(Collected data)
══════

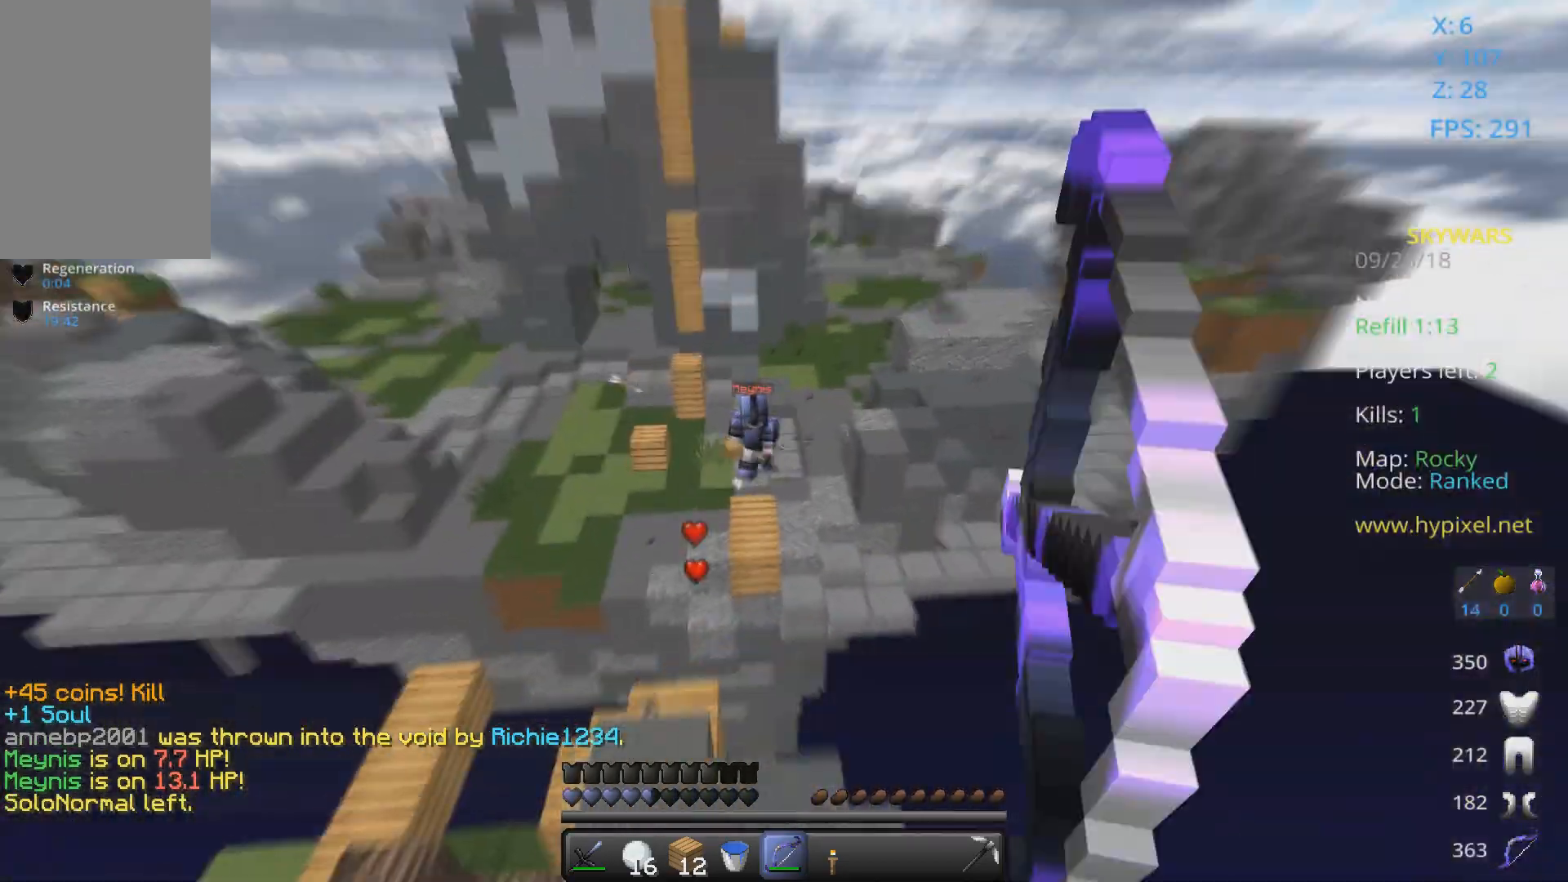
{"keys": ["a", "s"], "mouse": ["left", "right"], "events": [[100, "w", "up"], [167, "s", "down"], [233, "a", "up"], [433, "a", "down"]]}
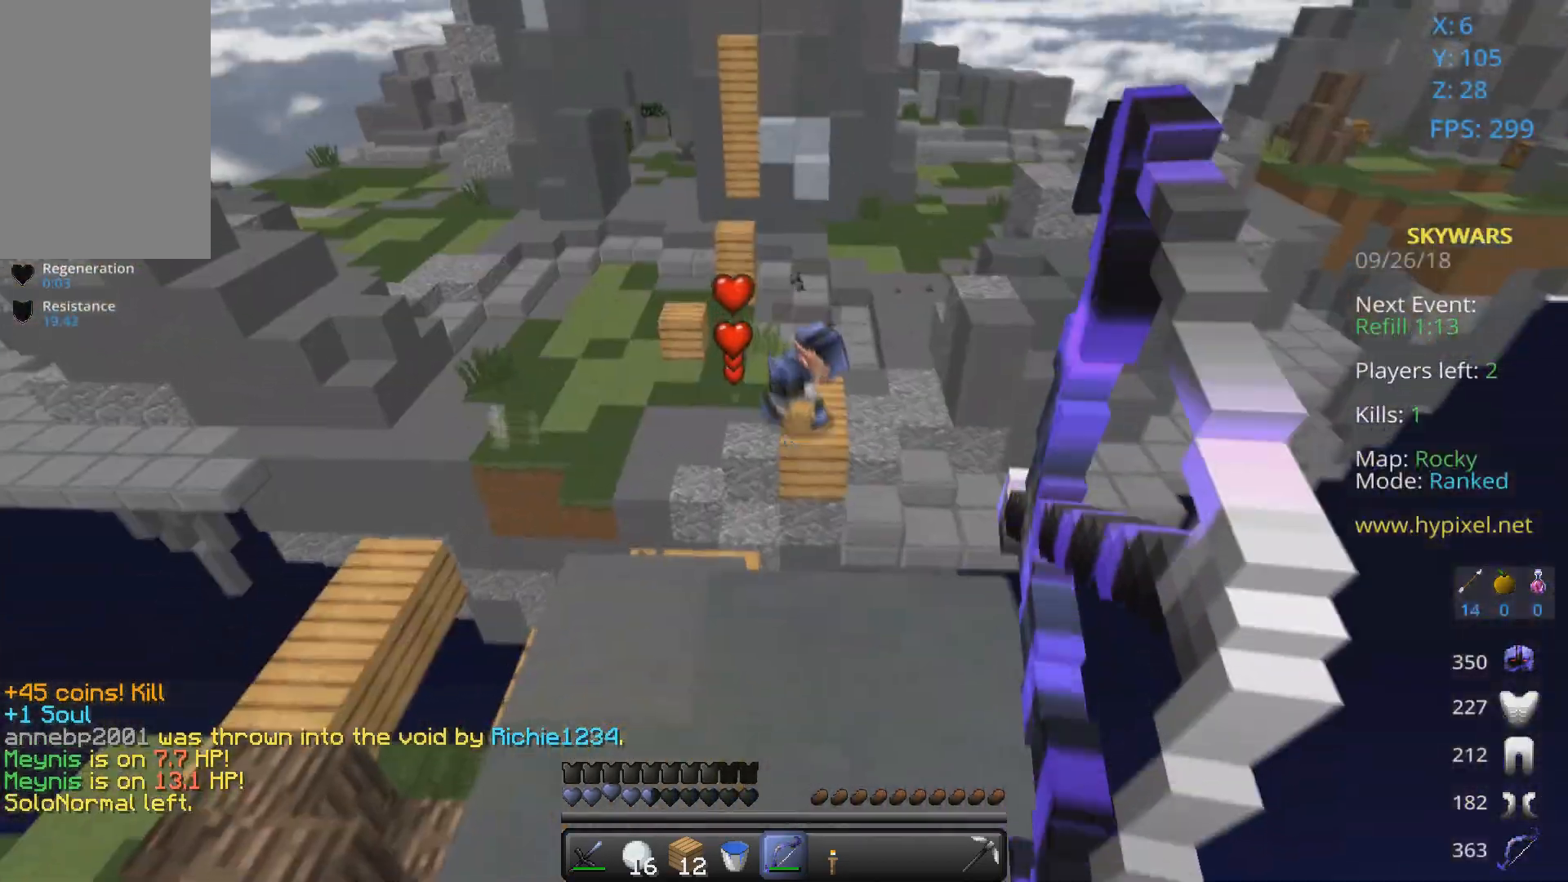
{"keys": ["w"], "mouse": ["left", "right"], "events": [[67, "s", "up"], [167, "a", "up"], [433, "mouse_left", "up"], [433, "mouse_right", "up"], [467, "mouse_left", "down"], [467, "mouse_right", "down"], [467, "w", "down"]]}
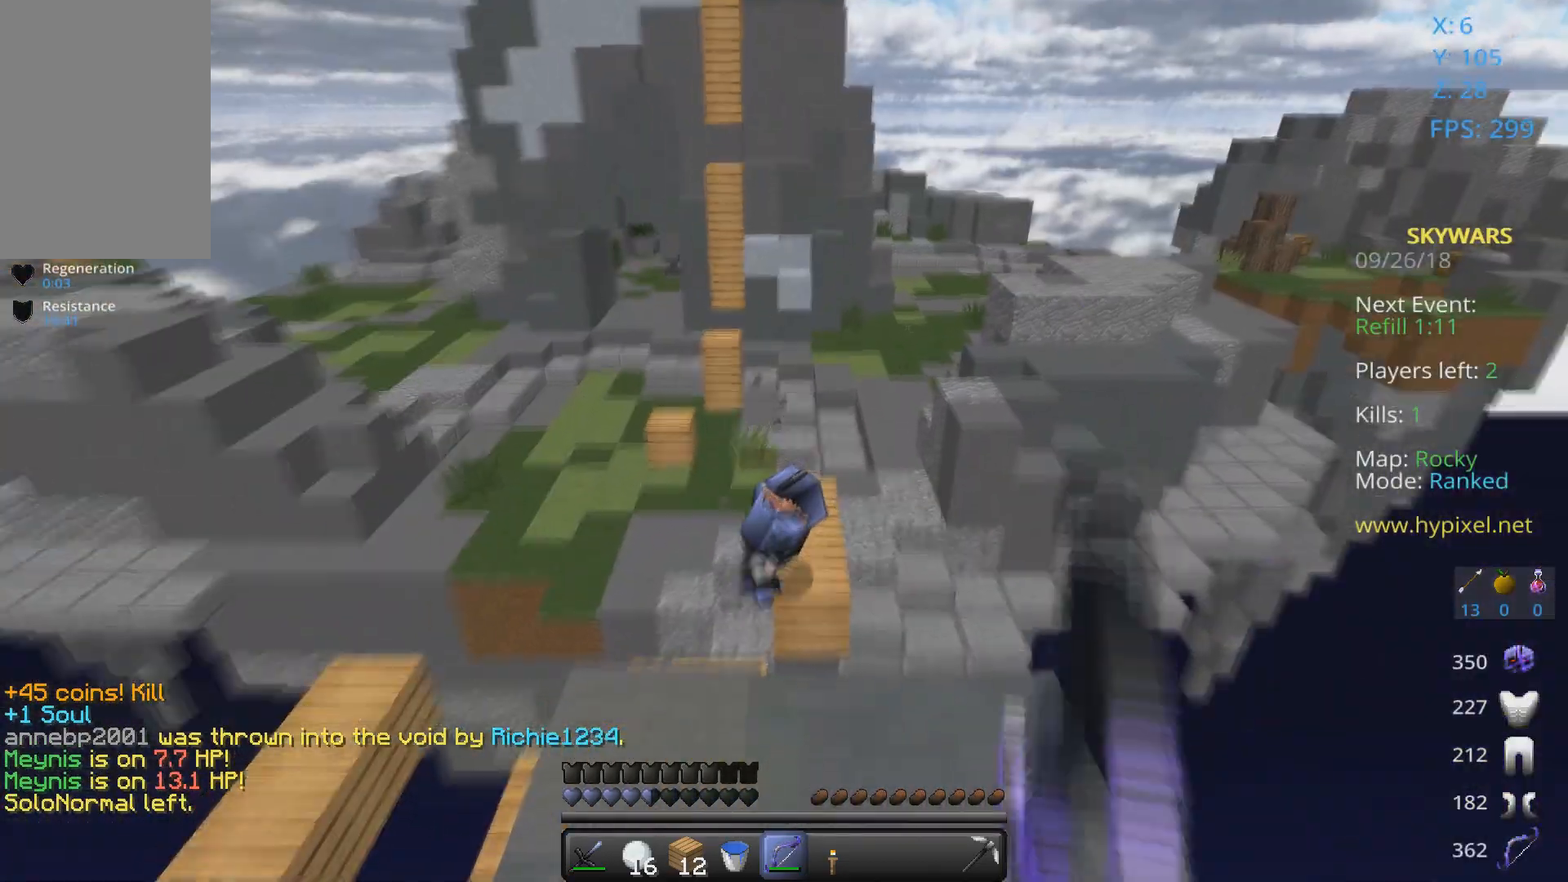
{"keys": ["space", "w"], "mouse": ["left", "right"], "events": [[433, "space", "down"]]}
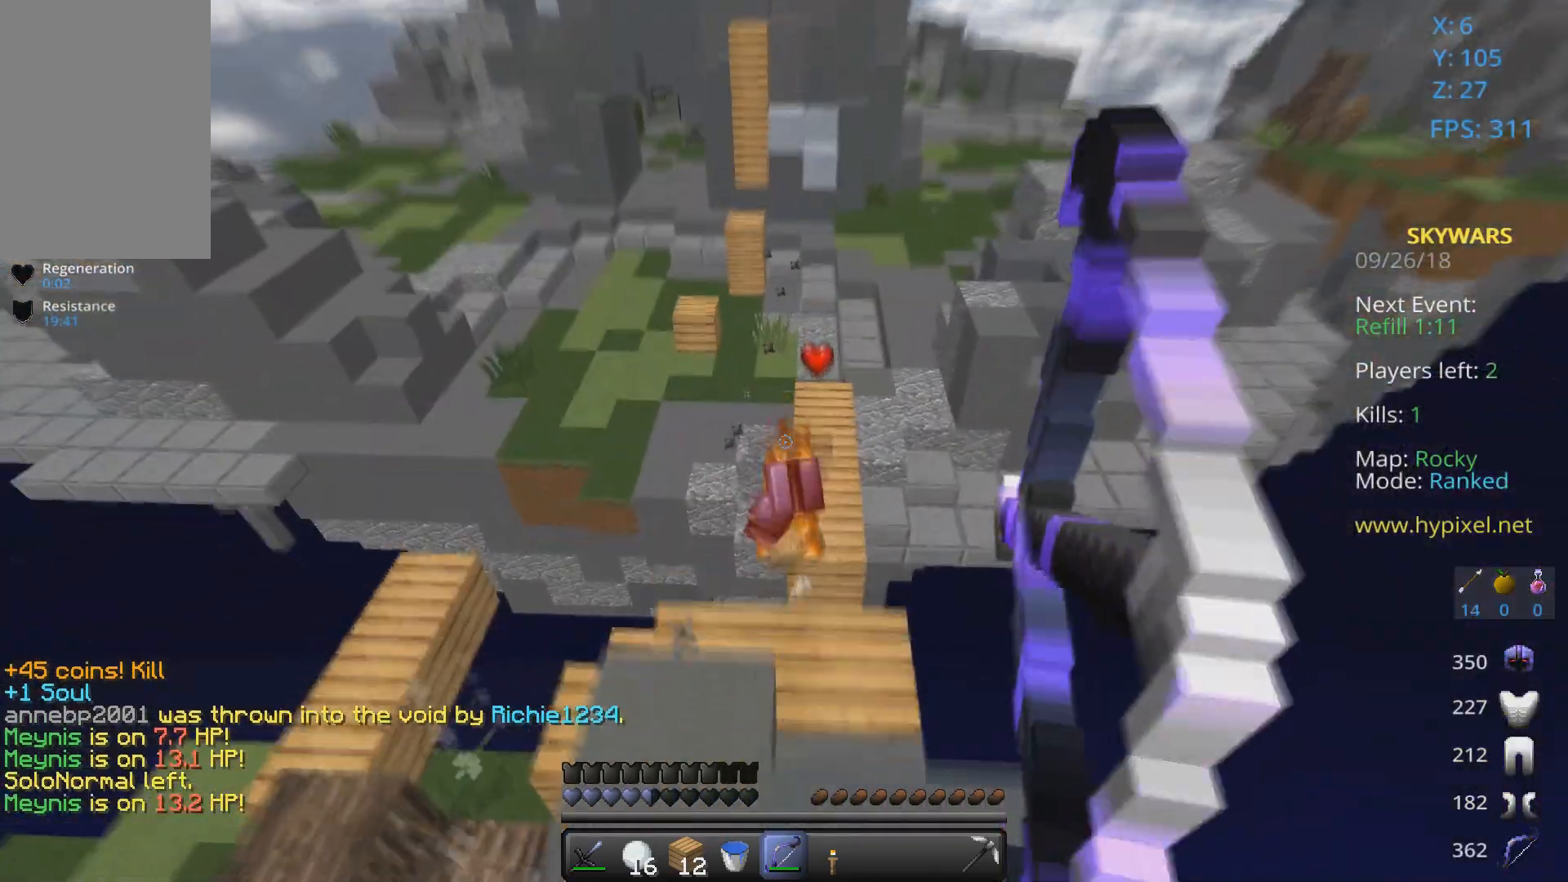
{"keys": [], "mouse": ["left", "right"], "events": [[33, "w", "up"], [333, "space", "up"]]}
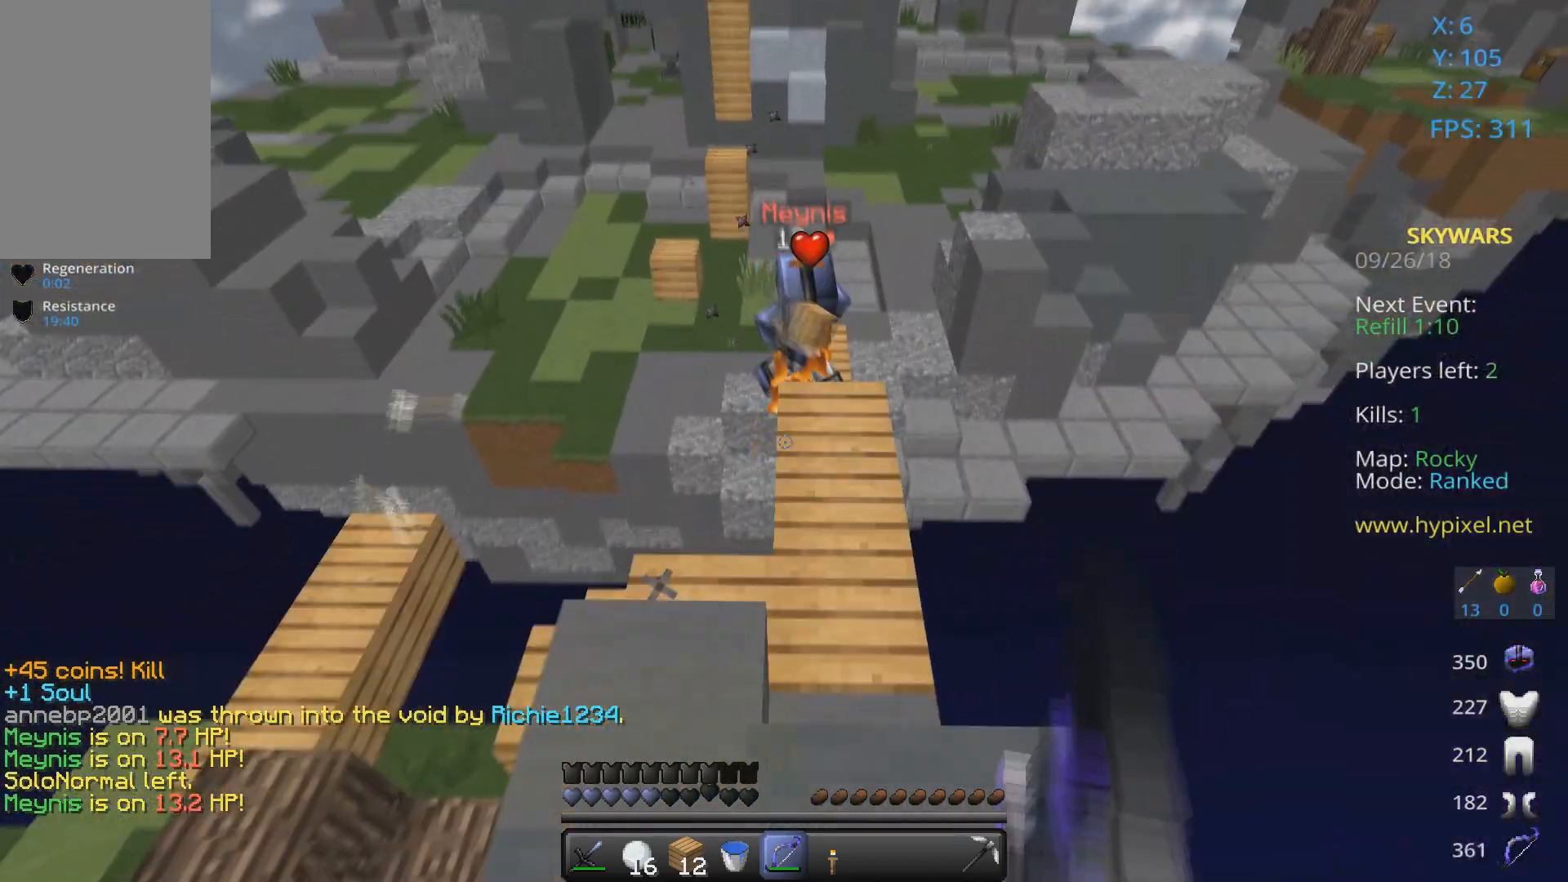
{"keys": ["space"], "mouse": ["left", "right"], "events": [[333, "space", "down"]]}
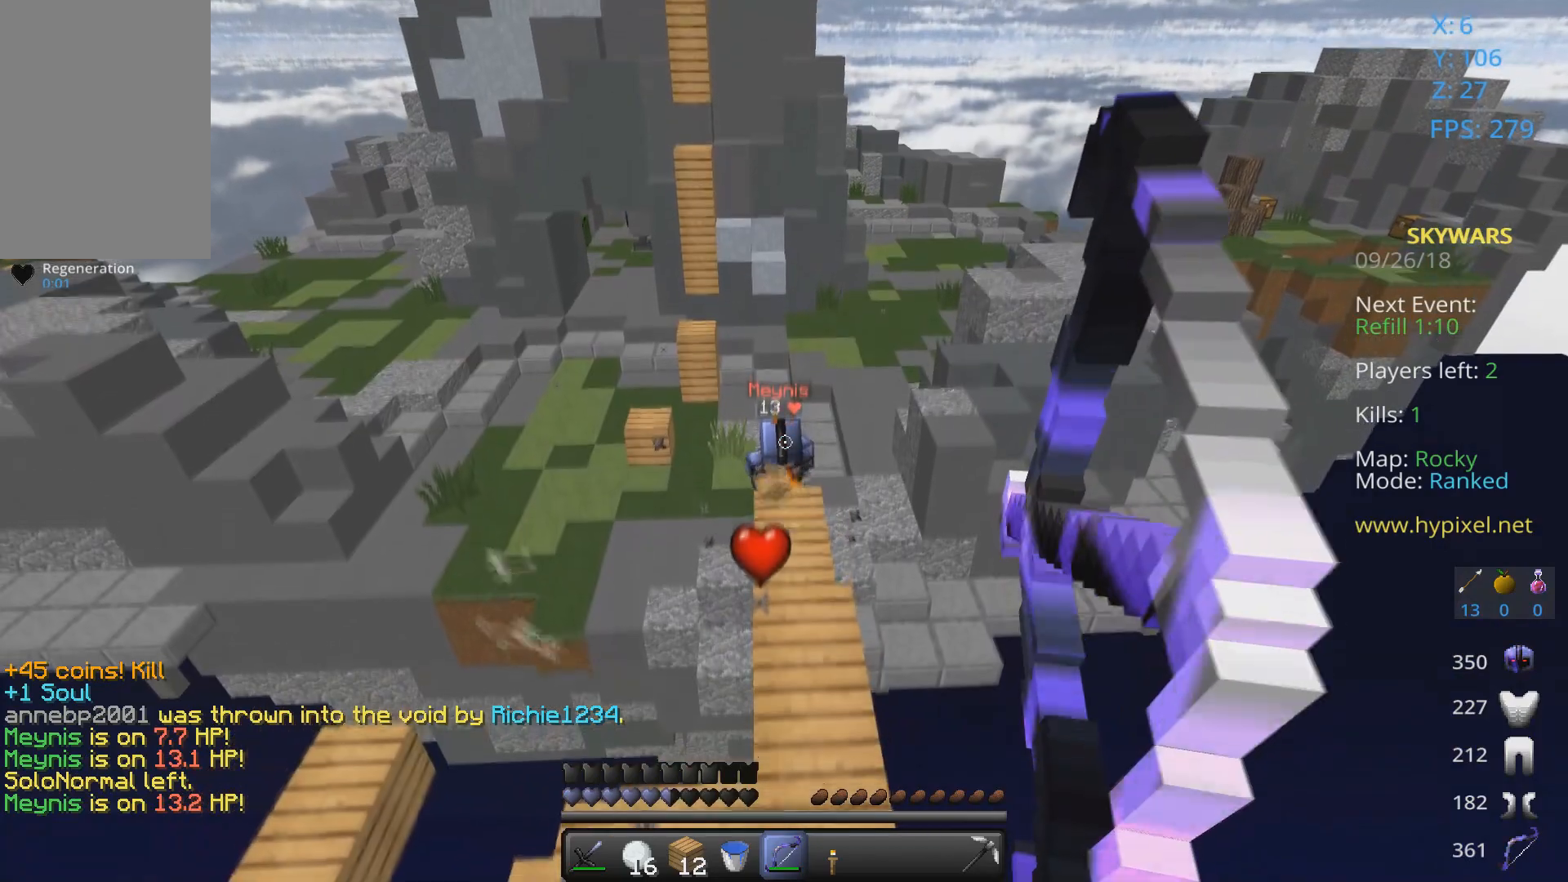
{"keys": ["s"], "mouse": ["left", "right"], "events": [[233, "mouse_left", "up"], [233, "mouse_right", "up"], [233, "space", "up"], [267, "s", "down"], [333, "mouse_right", "down"], [367, "mouse_left", "down"]]}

══════

_ASSIGNMENT_.
For the word "space", please say how many lines in the entries hold it, with only the number as the reply.

_RESPONSE FOR THIS EXERCISE_.
4